BEGIN Source material

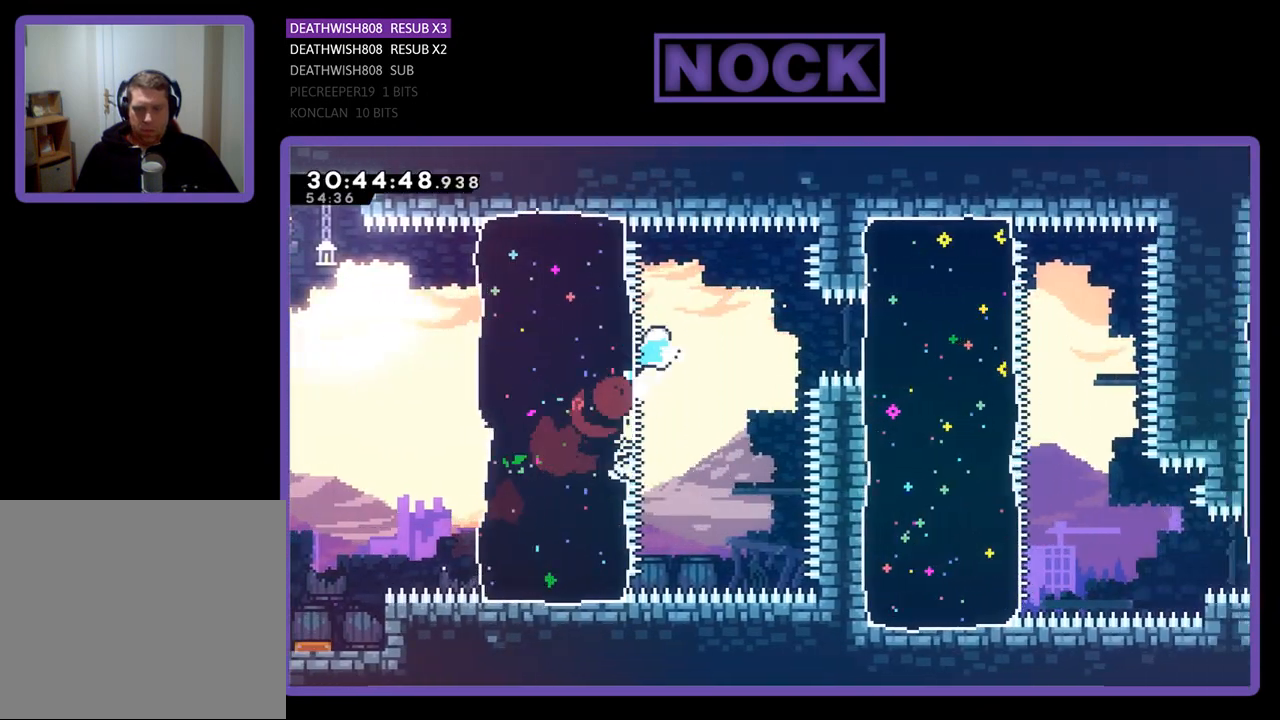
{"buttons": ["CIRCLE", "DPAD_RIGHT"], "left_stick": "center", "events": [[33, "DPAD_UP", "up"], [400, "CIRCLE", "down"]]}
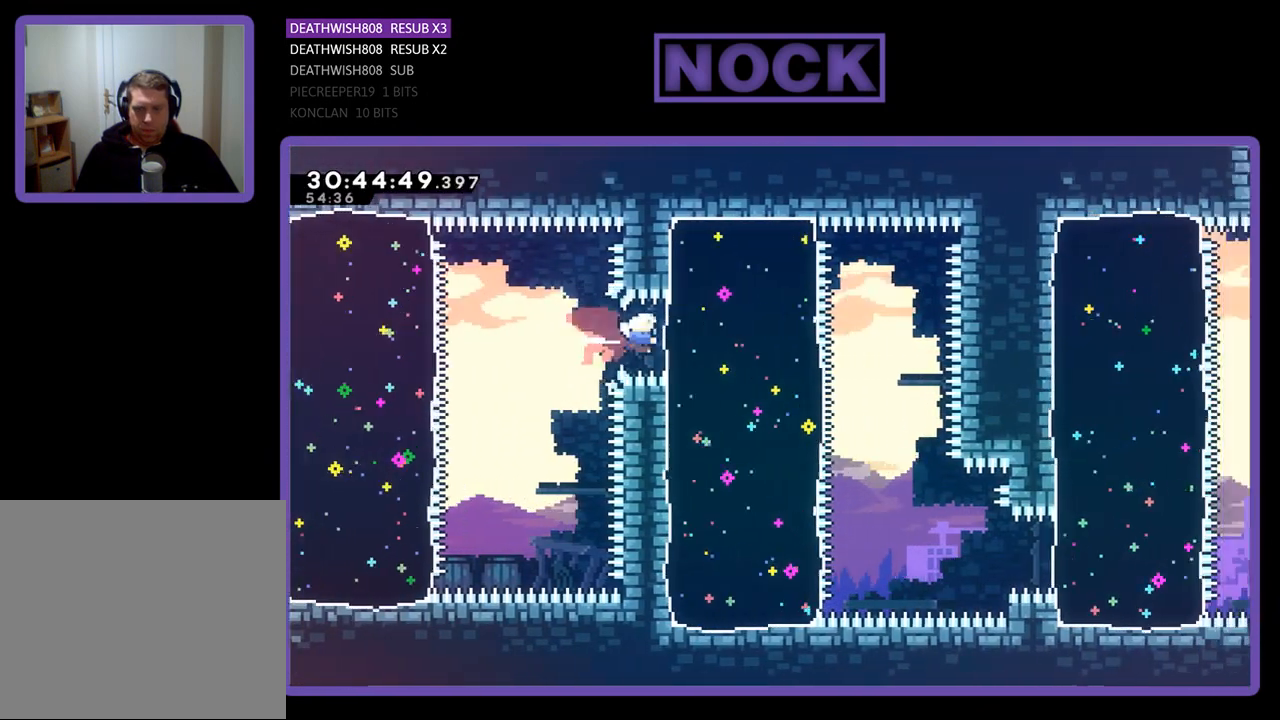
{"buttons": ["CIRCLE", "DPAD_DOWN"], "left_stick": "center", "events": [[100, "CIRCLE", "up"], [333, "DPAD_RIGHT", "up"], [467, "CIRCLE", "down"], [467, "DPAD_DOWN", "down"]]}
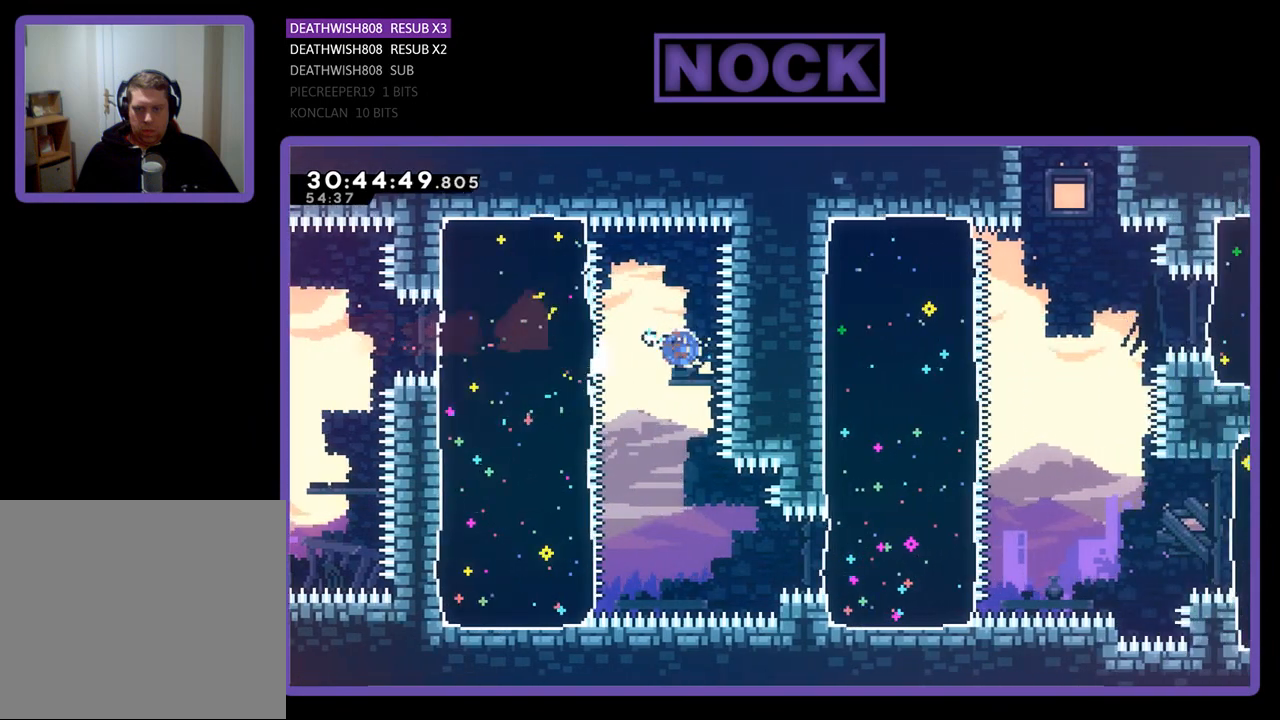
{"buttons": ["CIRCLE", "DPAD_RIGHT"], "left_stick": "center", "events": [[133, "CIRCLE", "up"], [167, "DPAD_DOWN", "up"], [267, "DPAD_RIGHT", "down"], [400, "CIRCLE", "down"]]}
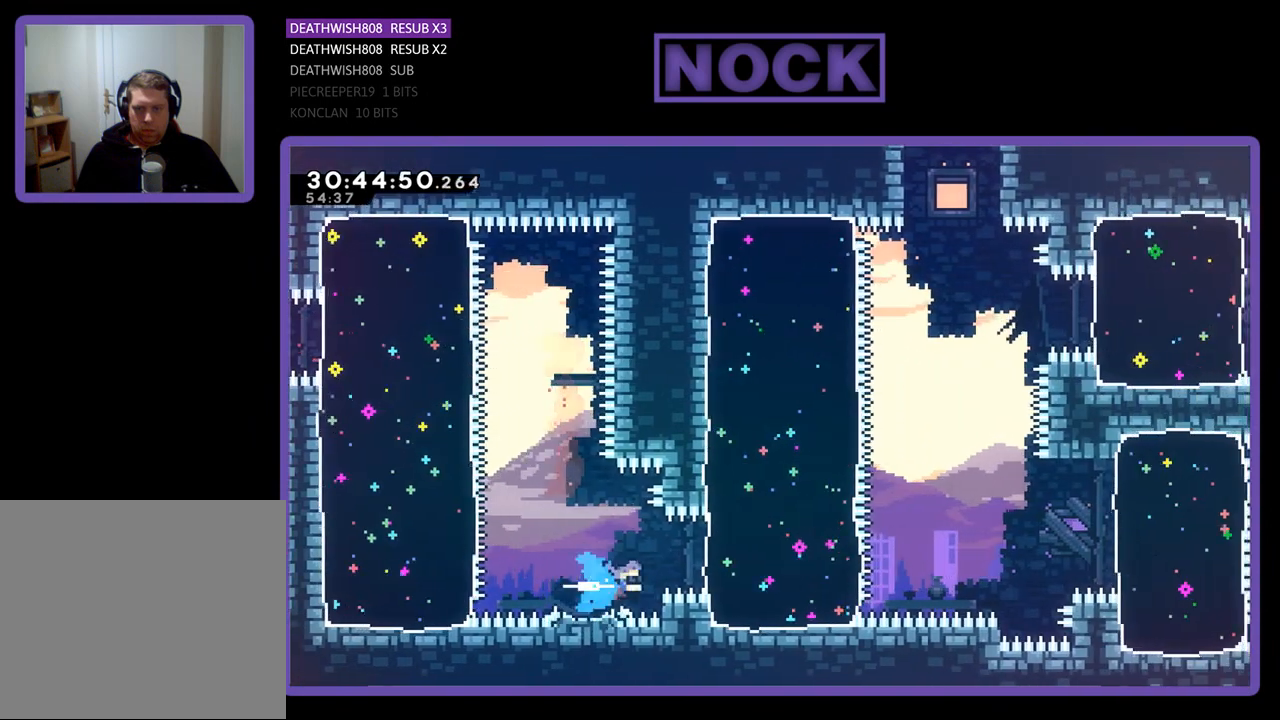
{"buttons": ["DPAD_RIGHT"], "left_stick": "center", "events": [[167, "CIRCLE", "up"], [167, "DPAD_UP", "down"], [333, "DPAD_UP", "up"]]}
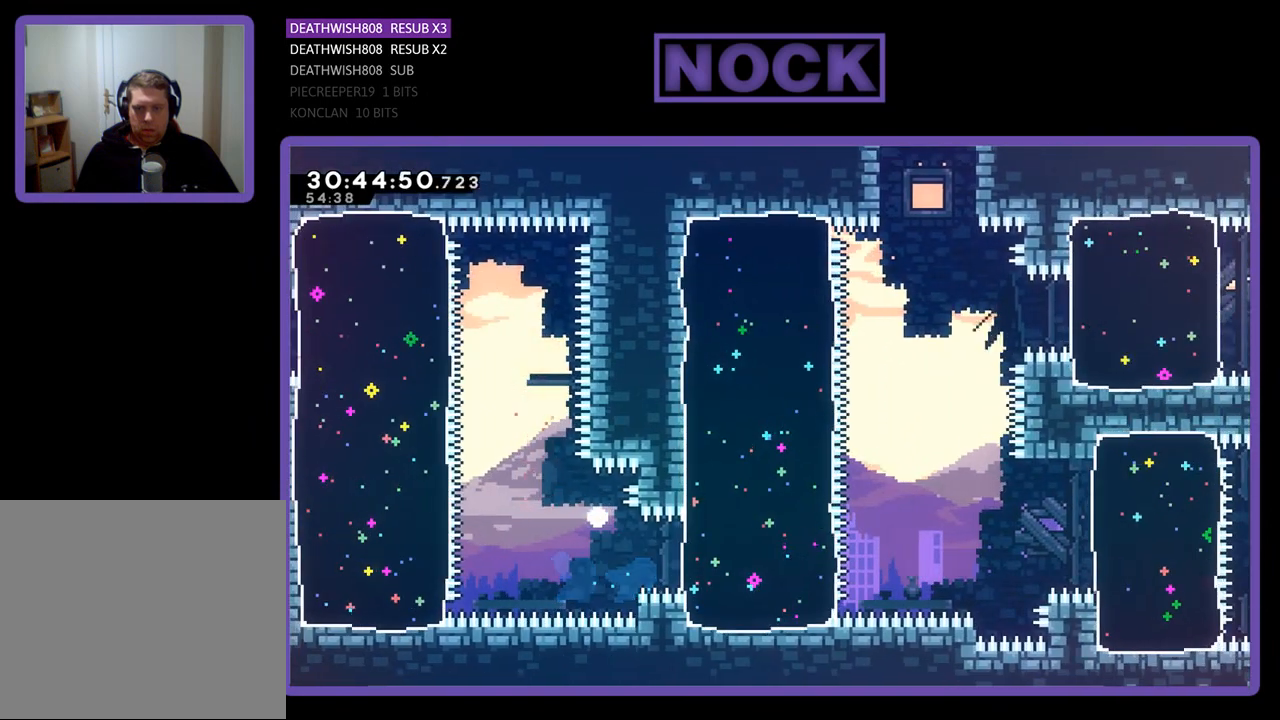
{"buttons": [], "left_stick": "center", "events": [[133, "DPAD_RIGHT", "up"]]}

END Source material

> [What you are asked to do]
What is needed is a word-for-word copy of the data, minus its pictures.

> [Completed task]
{"buttons": ["CIRCLE", "DPAD_RIGHT"], "left_stick": "center", "events": [[33, "DPAD_UP", "up"], [400, "CIRCLE", "down"]]}
{"buttons": ["CIRCLE", "DPAD_DOWN"], "left_stick": "center", "events": [[100, "CIRCLE", "up"], [333, "DPAD_RIGHT", "up"], [467, "CIRCLE", "down"], [467, "DPAD_DOWN", "down"]]}
{"buttons": ["CIRCLE", "DPAD_RIGHT"], "left_stick": "center", "events": [[133, "CIRCLE", "up"], [167, "DPAD_DOWN", "up"], [267, "DPAD_RIGHT", "down"], [400, "CIRCLE", "down"]]}
{"buttons": ["DPAD_RIGHT"], "left_stick": "center", "events": [[167, "CIRCLE", "up"], [167, "DPAD_UP", "down"], [333, "DPAD_UP", "up"]]}
{"buttons": [], "left_stick": "center", "events": [[133, "DPAD_RIGHT", "up"]]}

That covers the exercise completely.